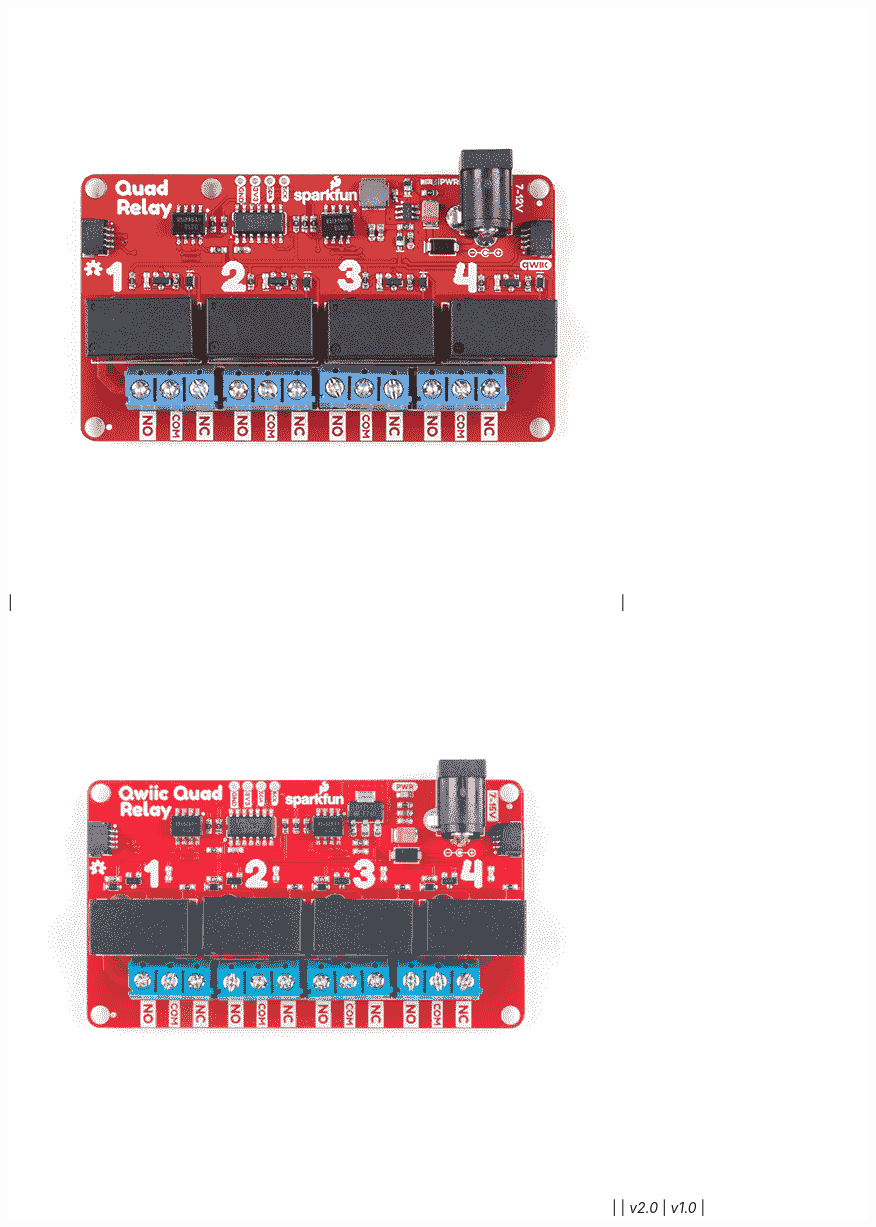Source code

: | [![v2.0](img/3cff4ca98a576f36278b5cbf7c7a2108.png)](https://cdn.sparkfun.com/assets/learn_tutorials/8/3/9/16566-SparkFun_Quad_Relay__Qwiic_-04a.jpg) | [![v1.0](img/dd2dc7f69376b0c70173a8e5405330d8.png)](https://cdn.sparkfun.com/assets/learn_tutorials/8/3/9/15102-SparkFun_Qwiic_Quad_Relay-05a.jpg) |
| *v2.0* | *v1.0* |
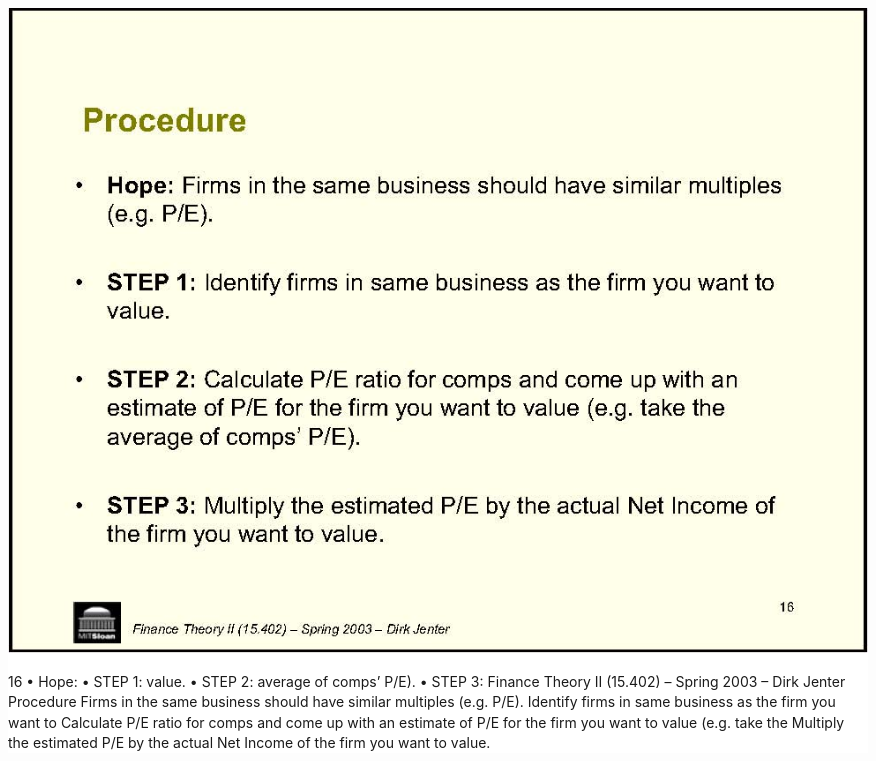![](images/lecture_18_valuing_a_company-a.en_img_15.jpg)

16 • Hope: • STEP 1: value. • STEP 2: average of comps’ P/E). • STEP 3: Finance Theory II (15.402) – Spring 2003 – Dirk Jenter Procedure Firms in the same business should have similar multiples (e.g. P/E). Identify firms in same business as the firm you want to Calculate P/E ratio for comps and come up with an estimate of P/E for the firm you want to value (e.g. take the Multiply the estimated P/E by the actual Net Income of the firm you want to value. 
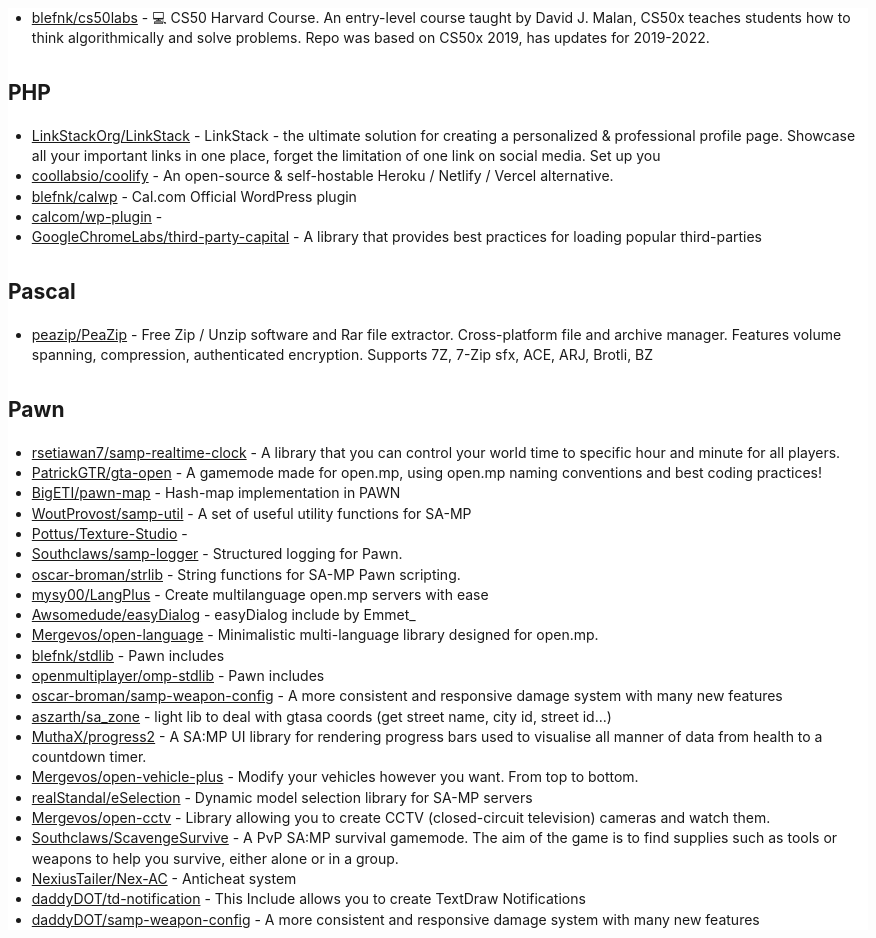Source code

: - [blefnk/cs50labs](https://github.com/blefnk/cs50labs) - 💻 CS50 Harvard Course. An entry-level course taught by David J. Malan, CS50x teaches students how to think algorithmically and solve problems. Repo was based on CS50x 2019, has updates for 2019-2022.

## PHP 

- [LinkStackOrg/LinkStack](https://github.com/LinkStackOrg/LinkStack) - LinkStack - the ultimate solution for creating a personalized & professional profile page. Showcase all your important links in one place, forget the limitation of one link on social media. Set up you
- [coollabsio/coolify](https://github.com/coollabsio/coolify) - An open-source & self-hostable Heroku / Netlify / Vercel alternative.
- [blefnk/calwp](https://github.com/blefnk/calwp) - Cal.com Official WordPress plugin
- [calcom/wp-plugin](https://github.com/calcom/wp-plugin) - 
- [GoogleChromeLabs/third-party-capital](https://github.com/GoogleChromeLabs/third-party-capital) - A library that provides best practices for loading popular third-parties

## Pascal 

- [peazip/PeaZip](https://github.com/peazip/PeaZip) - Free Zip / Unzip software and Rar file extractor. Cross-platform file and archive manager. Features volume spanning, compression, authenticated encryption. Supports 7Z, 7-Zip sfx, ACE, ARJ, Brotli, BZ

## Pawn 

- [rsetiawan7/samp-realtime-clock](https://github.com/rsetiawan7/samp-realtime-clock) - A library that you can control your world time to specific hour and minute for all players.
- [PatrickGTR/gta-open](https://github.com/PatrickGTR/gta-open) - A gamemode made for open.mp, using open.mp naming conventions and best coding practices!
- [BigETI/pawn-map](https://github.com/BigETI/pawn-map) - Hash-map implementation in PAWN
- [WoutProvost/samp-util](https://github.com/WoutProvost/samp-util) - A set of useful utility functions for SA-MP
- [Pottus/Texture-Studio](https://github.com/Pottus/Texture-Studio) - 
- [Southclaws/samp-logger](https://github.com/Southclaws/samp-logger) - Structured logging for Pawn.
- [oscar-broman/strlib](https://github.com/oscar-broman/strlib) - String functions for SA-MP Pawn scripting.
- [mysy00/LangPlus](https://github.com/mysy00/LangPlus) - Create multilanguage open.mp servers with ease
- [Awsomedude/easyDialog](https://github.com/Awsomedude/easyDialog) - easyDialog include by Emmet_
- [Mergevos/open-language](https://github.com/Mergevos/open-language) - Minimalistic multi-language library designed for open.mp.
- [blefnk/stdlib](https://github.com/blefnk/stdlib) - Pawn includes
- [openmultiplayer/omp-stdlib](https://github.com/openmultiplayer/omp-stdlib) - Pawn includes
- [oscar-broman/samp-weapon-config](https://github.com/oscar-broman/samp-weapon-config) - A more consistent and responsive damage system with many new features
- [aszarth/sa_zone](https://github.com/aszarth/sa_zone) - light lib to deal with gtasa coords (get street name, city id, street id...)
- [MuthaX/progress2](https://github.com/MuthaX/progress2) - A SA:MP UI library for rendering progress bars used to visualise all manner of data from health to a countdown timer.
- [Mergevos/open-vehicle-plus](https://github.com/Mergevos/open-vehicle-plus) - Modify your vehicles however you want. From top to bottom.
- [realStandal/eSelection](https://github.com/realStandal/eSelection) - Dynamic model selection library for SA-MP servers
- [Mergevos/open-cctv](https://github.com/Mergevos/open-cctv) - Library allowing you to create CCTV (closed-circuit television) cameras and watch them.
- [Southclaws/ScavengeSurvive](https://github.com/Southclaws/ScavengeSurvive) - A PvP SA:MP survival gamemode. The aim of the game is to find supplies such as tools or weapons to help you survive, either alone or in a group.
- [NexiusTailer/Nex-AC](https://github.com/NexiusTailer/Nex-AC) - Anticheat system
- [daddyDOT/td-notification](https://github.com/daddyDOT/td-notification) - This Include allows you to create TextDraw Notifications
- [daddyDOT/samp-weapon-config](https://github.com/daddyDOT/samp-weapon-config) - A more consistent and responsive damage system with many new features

* * *

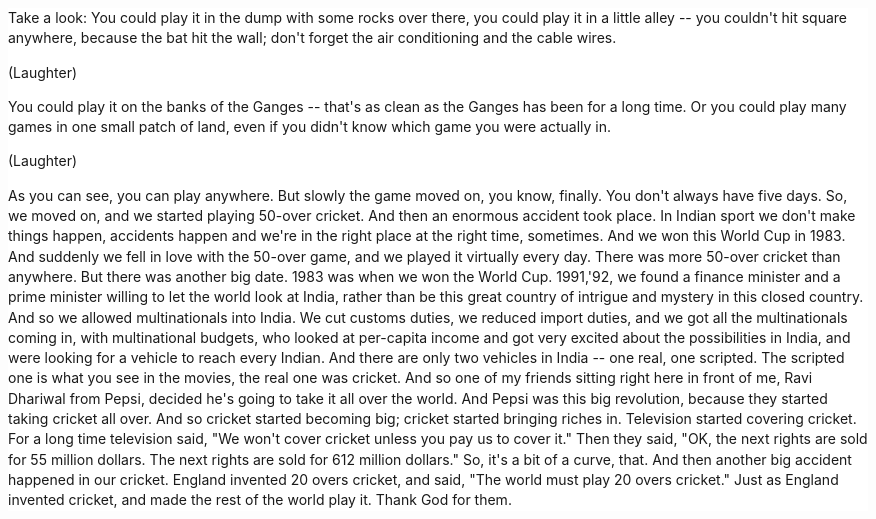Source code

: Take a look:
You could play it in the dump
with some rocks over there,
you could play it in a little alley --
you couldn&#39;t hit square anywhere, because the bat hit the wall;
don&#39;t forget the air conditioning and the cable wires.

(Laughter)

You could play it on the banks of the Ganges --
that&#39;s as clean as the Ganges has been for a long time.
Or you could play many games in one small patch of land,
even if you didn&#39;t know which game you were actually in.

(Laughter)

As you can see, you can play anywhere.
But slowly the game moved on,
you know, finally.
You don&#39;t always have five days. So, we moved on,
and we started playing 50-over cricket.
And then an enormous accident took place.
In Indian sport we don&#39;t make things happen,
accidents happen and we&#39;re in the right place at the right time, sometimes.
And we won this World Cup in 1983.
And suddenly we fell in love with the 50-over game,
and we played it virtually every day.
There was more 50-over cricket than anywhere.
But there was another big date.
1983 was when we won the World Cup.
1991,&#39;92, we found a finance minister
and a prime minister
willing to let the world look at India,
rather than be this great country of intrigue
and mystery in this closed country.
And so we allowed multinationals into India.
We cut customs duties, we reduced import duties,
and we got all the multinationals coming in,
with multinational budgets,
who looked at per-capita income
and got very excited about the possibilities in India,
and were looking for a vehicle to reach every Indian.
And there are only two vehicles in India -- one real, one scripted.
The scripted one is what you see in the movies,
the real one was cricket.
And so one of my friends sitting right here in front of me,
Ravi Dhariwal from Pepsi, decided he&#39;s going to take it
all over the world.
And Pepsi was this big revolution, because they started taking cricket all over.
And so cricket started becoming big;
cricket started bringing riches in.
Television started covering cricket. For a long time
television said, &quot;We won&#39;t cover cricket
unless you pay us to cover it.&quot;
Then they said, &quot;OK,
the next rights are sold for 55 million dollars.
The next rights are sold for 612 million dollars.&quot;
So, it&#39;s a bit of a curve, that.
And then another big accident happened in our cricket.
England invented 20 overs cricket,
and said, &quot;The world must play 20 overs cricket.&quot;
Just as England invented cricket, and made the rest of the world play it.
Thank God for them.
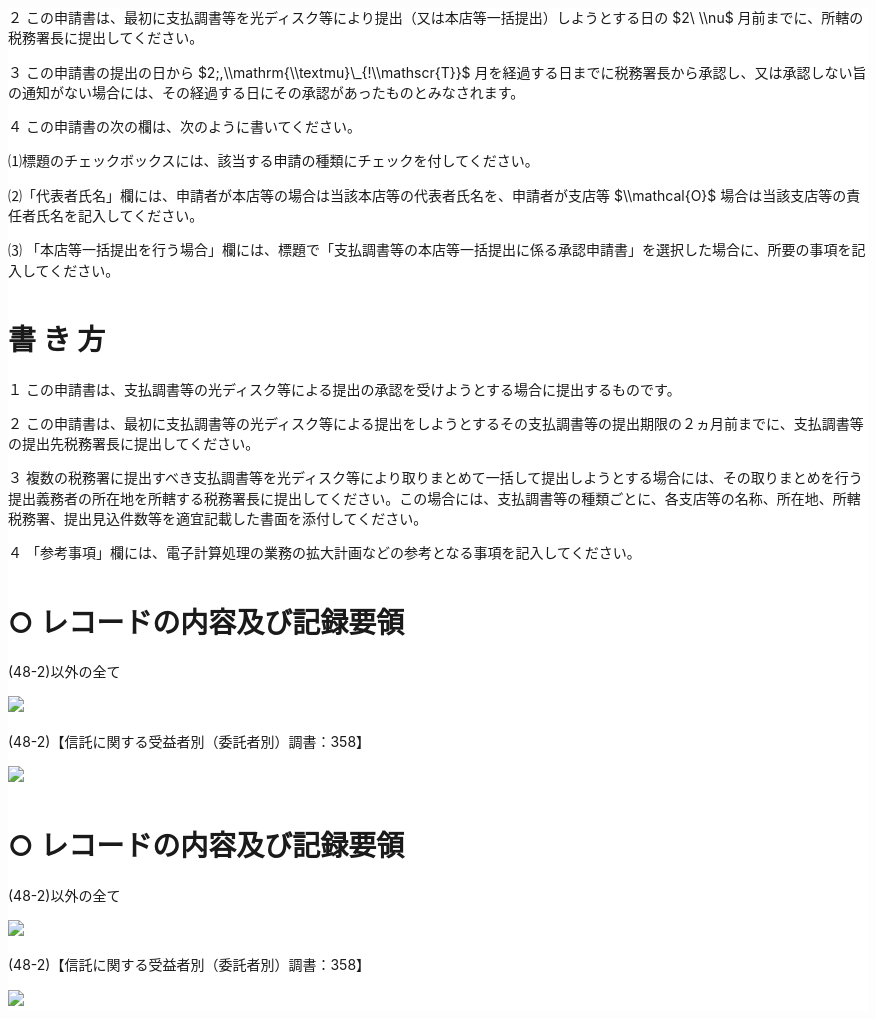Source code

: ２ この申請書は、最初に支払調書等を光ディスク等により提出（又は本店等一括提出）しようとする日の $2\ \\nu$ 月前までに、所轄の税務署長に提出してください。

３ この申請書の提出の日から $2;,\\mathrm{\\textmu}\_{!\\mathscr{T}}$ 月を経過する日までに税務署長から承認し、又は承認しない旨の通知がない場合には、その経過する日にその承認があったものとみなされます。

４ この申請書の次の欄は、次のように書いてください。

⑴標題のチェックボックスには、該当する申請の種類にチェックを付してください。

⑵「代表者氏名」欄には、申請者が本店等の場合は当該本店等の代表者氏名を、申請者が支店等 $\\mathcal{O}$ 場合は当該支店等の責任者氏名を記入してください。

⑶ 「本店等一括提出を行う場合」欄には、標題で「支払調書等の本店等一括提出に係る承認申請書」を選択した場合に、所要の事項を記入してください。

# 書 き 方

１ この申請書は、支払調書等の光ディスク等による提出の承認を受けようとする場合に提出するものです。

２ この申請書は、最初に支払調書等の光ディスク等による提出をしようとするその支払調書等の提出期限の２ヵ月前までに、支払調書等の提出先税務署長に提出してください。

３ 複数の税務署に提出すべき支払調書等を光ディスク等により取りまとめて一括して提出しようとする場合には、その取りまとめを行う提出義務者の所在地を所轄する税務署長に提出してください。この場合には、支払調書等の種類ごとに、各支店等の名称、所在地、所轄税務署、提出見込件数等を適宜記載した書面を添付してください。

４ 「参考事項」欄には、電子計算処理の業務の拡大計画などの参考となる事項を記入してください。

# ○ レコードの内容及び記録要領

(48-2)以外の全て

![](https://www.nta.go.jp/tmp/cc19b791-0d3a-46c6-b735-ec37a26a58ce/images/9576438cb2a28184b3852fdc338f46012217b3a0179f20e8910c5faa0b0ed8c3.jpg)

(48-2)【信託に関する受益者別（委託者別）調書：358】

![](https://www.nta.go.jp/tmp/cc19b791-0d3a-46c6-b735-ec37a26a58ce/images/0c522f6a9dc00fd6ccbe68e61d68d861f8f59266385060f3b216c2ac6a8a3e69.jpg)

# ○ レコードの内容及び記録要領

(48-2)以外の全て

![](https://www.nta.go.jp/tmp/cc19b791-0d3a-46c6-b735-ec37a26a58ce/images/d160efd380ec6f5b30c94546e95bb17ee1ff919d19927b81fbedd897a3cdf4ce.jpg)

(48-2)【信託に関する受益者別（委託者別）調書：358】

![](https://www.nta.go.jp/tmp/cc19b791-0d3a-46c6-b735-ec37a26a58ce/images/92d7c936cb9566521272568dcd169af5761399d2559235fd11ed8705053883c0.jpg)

■ THE PROBLEM ■
In the entries above, find each line with the word "country" and show it.

■ EXERCISE OUTPUT ■
rather than be this great country of intrigue
and mystery in this closed country.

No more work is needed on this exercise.